## Task requirements
Using the listing below, set down each line from the line containing "18: (41, 141, 64.49)" through the line containing "29: (503, 102, 20.57)", both ends included, exactly and with nothing added.

## Provided entries
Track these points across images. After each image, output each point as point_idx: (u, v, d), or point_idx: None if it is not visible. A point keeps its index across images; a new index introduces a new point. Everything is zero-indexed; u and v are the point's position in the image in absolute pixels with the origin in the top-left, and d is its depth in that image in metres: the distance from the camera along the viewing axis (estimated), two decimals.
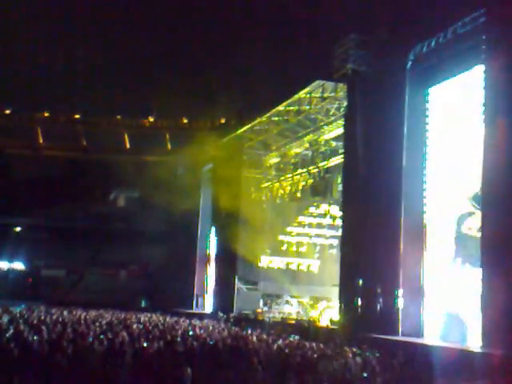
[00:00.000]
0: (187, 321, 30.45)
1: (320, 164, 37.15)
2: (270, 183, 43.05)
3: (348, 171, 30.53)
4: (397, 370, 15.40)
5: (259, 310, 38.47)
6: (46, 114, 64.25)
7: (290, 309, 39.20)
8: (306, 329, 29.34)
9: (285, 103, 35.14)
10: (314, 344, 20.10)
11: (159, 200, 47.19)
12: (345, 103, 31.37)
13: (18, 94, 63.01)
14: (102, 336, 18.19)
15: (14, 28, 57.69)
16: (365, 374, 14.50)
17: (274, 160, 43.08)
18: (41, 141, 64.49)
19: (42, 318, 26.23)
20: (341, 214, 33.50)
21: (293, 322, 33.81)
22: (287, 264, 42.84)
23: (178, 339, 18.60)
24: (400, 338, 23.78)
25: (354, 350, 18.41)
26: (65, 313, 31.77)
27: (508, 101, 20.38)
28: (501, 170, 20.33)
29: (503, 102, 20.57)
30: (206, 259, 47.51)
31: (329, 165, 36.83)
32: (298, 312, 38.59)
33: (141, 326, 24.24)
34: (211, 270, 46.42)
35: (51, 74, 61.25)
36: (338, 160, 35.43)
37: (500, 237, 19.93)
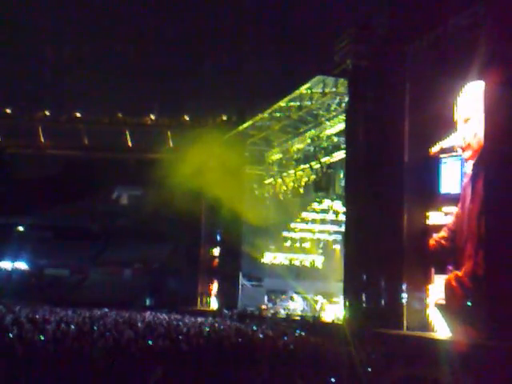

## Solved problem
18: (41, 141, 64.49)
19: (42, 318, 26.23)
20: (341, 214, 33.50)
21: (293, 322, 33.81)
22: (287, 264, 42.84)
23: (178, 339, 18.60)
24: (400, 338, 23.78)
25: (354, 350, 18.41)
26: (65, 313, 31.77)
27: (508, 101, 20.38)
28: (501, 170, 20.33)
29: (503, 102, 20.57)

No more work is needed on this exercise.